Using the ideal observer, we evaluated human choices on all trials in terms of the log-odds, $\log P_\text {ideal}\left( S \,|\, \varvec{X} \right) \,-\, \log P_\text {ideal}\left( \text {not}\,S \,|\, \varvec{X} \right)$, where $P_\text {ideal}\left( S \,|\, \varvec{X} \right) \propto P(S)\,p(\varvec{X} \,|\, S)$ is the ideal observer’s posterior belief over the four structures S, using a uniform prior $P(S)\,{=}\,\frac{1}{4}$. The frequency of human choices, $P(\text {choice}\,{=}\,S\,|\,\varvec{X})$, as a function of the ideal observer’s log-odds is shown in Fig. 2E. The psychometric function exhibited the sigmoidal shape expected from Bayesian decision making, and, thus, pointed to an element of correct statistical reasoning by our participants over the latent structural features underlying the presented scene.

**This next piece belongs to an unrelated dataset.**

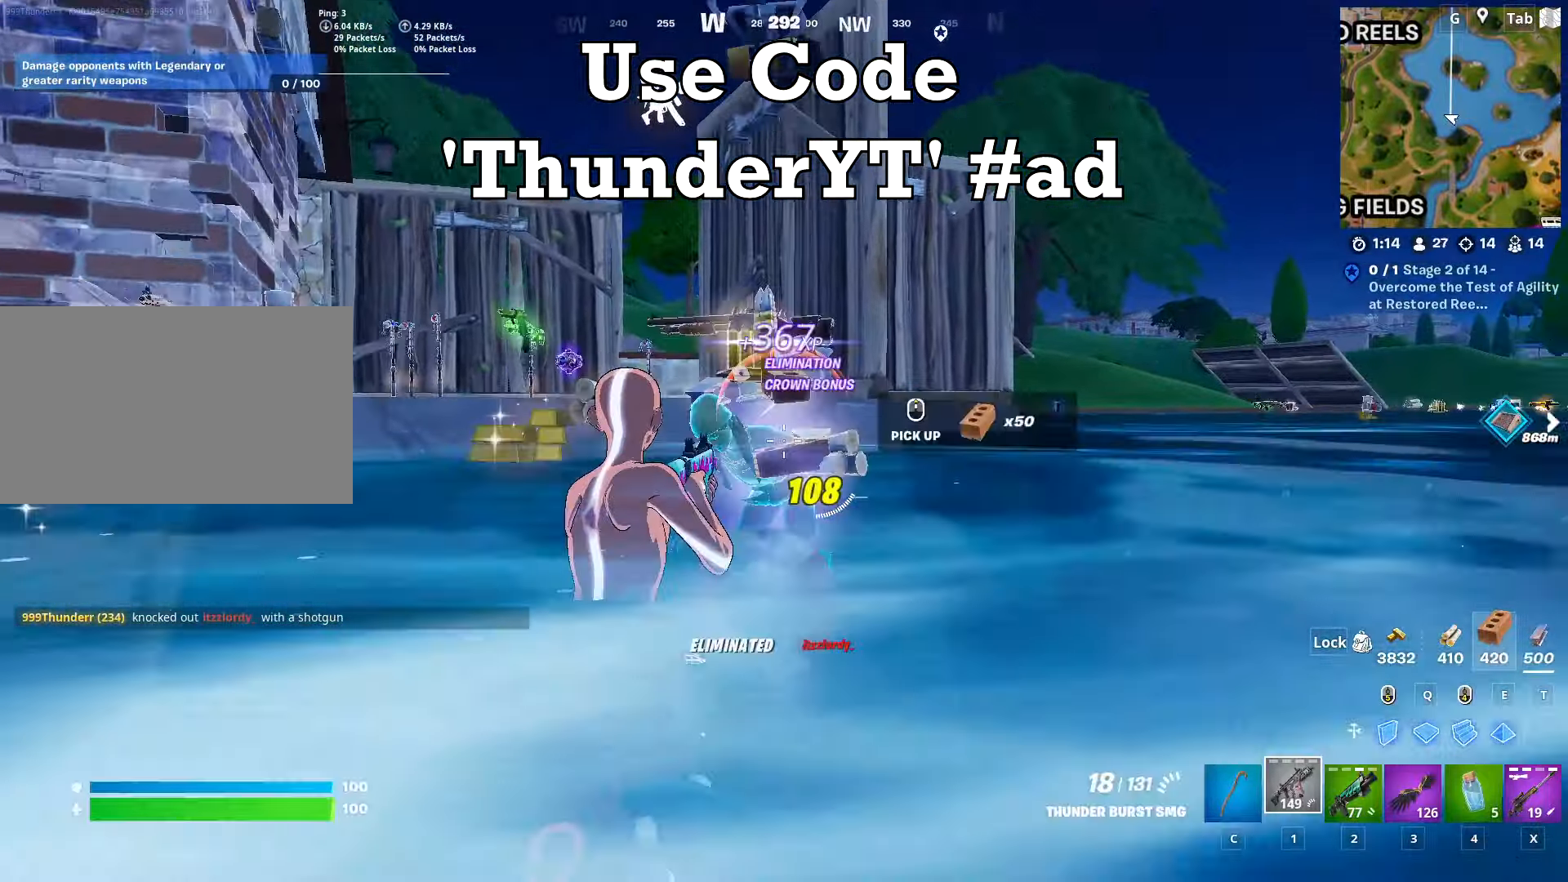
{"keys": ["a", "w"], "mouse": [], "mouse_move": "still", "events": [[100, "mouse_left", "up"], [100, "space", "down"], [200, "r", "down"], [283, "r", "up"], [283, "space", "up"], [333, "r", "down"], [467, "r", "up"]]}
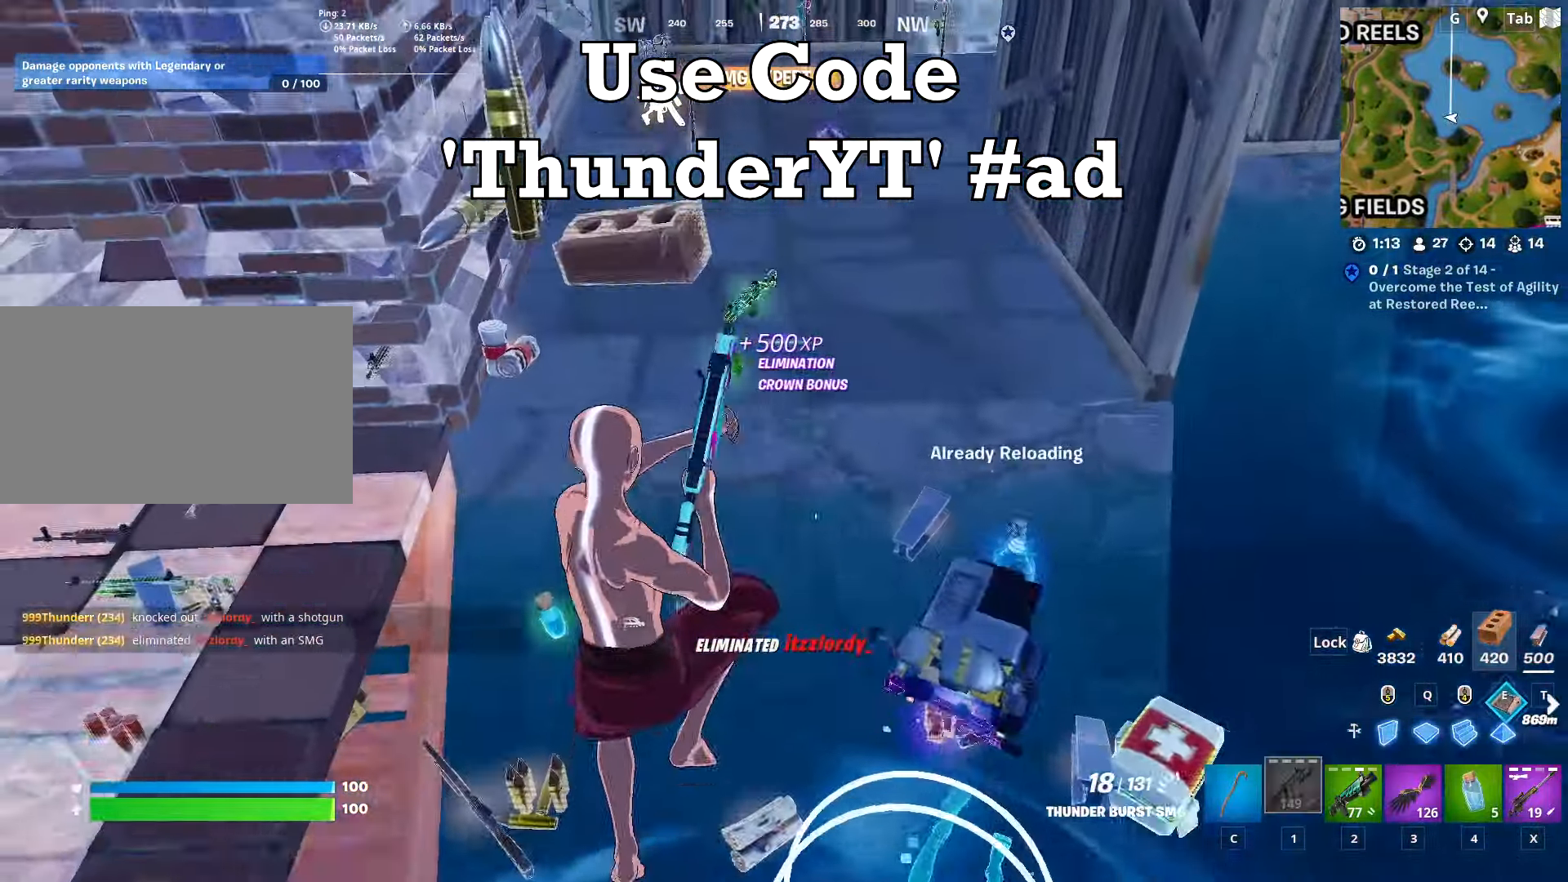
{"keys": ["w"], "mouse": [], "mouse_move": "up-right", "events": [[17, "a", "up"], [150, "d", "down"], [300, "d", "up"]]}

A model of human choices: wrapping imperfections around a Bayesian core

Inspired by the psychometric function (Fig. 2E) and the stochasticity of human responses (Fig. 2C), we devised a choice model that added well-known imperfections of human perceptual decision making to the Kalman filter’s Bayesian core^16,18,19,20:

$$P\left( {{\rm{choice}} = S\left| \varvec{X} \right.} \right) = {\pi _L}\frac{1}{4} + \left( {1 - {\pi _L}} \right)\frac{{e^{\beta \, \left( {\log p\left( {\varvec{X}\left| S \right.} \right) + {b_s}} \right)}}}{{\sum\nolimits_{S'} {e^{\beta \, \left( {\log p\left( {\varvec{X}\left| {S'} \right.} \right) + {b_{s'}}} \right)}} }}$$

(1)

The model has a small lapse probability, $\pi _L$, for guessing randomly, three a priori-biases, $b_S$ with $S\,{\in }\,\{G,\,C,\,H\}$, playing the role of a log-prior $b_S = \log \frac{P(S)}{P(I)}$ relative to the independent structure, and an inverse temperature, $\beta > 0$, for adjusting the amount of decision noise. One additional parameter is the observation noise, $\sigma _\text {obs}$, that enters the likelihood $p(\varvec{X} \,|\, S)$ through the Kalman filter. For better identifiability, we fitted the lapse probability $\pi _L$ and the observation noise $\sigma _\text {obs}$ globally to all participants, leaving four free parameters $(\beta ,\,b_G,\,b_C,\,b_H)$, which we fitted per-participant via maximum likelihood (see Materials and Methods). Thus, in the choice model, the only connection between the presented trial $\varvec{X}$ and the predicted choice $S$ is formed by the Bayesian core $\log p(\varvec{X}\,|\,S)$ from the Kalman filter.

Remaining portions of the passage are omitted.